#### PROBLEM DESCRIPTION
Please reproduce each of the rows below character for character, changing nothing.

____ SUPPLIED MATERIAL

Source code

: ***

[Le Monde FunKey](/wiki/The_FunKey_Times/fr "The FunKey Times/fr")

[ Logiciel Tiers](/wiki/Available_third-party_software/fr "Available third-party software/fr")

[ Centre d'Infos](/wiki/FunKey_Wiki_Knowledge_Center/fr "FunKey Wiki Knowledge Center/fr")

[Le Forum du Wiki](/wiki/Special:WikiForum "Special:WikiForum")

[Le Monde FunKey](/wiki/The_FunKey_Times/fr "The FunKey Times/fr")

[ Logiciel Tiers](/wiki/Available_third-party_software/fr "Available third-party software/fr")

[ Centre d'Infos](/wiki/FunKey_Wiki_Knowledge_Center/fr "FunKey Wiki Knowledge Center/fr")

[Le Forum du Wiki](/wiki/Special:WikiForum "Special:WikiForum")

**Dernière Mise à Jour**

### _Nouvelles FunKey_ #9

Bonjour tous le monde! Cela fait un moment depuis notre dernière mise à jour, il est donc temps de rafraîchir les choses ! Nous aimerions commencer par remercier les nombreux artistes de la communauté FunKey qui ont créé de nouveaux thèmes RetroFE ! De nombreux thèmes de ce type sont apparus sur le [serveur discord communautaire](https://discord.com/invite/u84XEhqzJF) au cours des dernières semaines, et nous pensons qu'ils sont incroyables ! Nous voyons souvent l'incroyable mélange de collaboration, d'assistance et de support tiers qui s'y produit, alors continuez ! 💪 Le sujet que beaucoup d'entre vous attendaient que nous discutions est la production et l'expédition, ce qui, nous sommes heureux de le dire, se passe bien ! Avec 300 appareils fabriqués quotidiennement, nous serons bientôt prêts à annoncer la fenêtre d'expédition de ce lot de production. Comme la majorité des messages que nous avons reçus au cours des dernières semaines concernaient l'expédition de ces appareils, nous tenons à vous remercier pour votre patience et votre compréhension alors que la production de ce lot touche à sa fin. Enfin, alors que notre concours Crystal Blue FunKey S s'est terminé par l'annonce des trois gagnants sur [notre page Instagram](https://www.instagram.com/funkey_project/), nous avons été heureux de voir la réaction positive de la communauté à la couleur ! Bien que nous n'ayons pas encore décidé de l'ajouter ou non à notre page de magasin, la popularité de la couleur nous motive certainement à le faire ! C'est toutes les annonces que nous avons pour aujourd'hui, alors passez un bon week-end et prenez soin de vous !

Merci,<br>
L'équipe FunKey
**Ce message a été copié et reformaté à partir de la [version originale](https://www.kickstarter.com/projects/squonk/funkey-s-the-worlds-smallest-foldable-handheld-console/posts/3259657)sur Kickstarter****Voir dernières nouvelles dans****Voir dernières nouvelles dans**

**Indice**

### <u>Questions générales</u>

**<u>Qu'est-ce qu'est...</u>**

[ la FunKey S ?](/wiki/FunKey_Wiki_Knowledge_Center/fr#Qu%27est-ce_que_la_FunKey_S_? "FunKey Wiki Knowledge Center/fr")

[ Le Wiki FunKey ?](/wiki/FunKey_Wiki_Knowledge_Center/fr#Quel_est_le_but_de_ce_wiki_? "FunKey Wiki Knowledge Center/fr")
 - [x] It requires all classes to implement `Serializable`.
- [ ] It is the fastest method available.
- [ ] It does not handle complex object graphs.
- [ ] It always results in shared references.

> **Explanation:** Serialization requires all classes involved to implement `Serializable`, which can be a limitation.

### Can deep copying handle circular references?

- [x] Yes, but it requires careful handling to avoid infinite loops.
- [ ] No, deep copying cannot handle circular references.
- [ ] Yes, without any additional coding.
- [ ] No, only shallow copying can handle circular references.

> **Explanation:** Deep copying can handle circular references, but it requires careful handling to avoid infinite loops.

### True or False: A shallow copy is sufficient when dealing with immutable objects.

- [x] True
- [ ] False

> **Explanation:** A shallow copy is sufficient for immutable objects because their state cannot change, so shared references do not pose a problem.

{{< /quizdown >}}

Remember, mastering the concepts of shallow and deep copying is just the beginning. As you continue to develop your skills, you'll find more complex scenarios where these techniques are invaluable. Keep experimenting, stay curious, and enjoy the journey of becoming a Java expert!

________

#### RESPONSE TO THIS TASK
Source code

: ***

[Le Monde FunKey](/wiki/The_FunKey_Times/fr "The FunKey Times/fr")

[ Logiciel Tiers](/wiki/Available_third-party_software/fr "Available third-party software/fr")

[ Centre d'Infos](/wiki/FunKey_Wiki_Knowledge_Center/fr "FunKey Wiki Knowledge Center/fr")

[Le Forum du Wiki](/wiki/Special:WikiForum "Special:WikiForum")

[Le Monde FunKey](/wiki/The_FunKey_Times/fr "The FunKey Times/fr")

[ Logiciel Tiers](/wiki/Available_third-party_software/fr "Available third-party software/fr")

[ Centre d'Infos](/wiki/FunKey_Wiki_Knowledge_Center/fr "FunKey Wiki Knowledge Center/fr")

[Le Forum du Wiki](/wiki/Special:WikiForum "Special:WikiForum")

**Dernière Mise à Jour**

### _Nouvelles FunKey_ #9

Bonjour tous le monde! Cela fait un moment depuis notre dernière mise à jour, il est donc temps de rafraîchir les choses ! Nous aimerions commencer par remercier les nombreux artistes de la communauté FunKey qui ont créé de nouveaux thèmes RetroFE ! De nombreux thèmes de ce type sont apparus sur le [serveur discord communautaire](https://discord.com/invite/u84XEhqzJF) au cours des dernières semaines, et nous pensons qu'ils sont incroyables ! Nous voyons souvent l'incroyable mélange de collaboration, d'assistance et de support tiers qui s'y produit, alors continuez ! 💪 Le sujet que beaucoup d'entre vous attendaient que nous discutions est la production et l'expédition, ce qui, nous sommes heureux de le dire, se passe bien ! Avec 300 appareils fabriqués quotidiennement, nous serons bientôt prêts à annoncer la fenêtre d'expédition de ce lot de production. Comme la majorité des messages que nous avons reçus au cours des dernières semaines concernaient l'expédition de ces appareils, nous tenons à vous remercier pour votre patience et votre compréhension alors que la production de ce lot touche à sa fin. Enfin, alors que notre concours Crystal Blue FunKey S s'est terminé par l'annonce des trois gagnants sur [notre page Instagram](https://www.instagram.com/funkey_project/), nous avons été heureux de voir la réaction positive de la communauté à la couleur ! Bien que nous n'ayons pas encore décidé de l'ajouter ou non à notre page de magasin, la popularité de la couleur nous motive certainement à le faire ! C'est toutes les annonces que nous avons pour aujourd'hui, alors passez un bon week-end et prenez soin de vous !

Merci,<br>
L'équipe FunKey
**Ce message a été copié et reformaté à partir de la [version originale](https://www.kickstarter.com/projects/squonk/funkey-s-the-worlds-smallest-foldable-handheld-console/posts/3259657)sur Kickstarter****Voir dernières nouvelles dans****Voir dernières nouvelles dans**

**Indice**

### <u>Questions générales</u>

**<u>Qu'est-ce qu'est...</u>**

[ la FunKey S ?](/wiki/FunKey_Wiki_Knowledge_Center/fr#Qu%27est-ce_que_la_FunKey_S_? "FunKey Wiki Knowledge Center/fr")

[ Le Wiki FunKey ?](/wiki/FunKey_Wiki_Knowledge_Center/fr#Quel_est_le_but_de_ce_wiki_? "FunKey Wiki Knowledge Center/fr")
 - [x] It requires all classes to implement `Serializable`.
- [ ] It is the fastest method available.
- [ ] It does not handle complex object graphs.
- [ ] It always results in shared references.

> **Explanation:** Serialization requires all classes involved to implement `Serializable`, which can be a limitation.

### Can deep copying handle circular references?

- [x] Yes, but it requires careful handling to avoid infinite loops.
- [ ] No, deep copying cannot handle circular references.
- [ ] Yes, without any additional coding.
- [ ] No, only shallow copying can handle circular references.

> **Explanation:** Deep copying can handle circular references, but it requires careful handling to avoid infinite loops.

### True or False: A shallow copy is sufficient when dealing with immutable objects.

- [x] True
- [ ] False

> **Explanation:** A shallow copy is sufficient for immutable objects because their state cannot change, so shared references do not pose a problem.

{{< /quizdown >}}

Remember, mastering the concepts of shallow and deep copying is just the beginning. As you continue to develop your skills, you'll find more complex scenarios where these techniques are invaluable. Keep experimenting, stay curious, and enjoy the journey of becoming a Java expert!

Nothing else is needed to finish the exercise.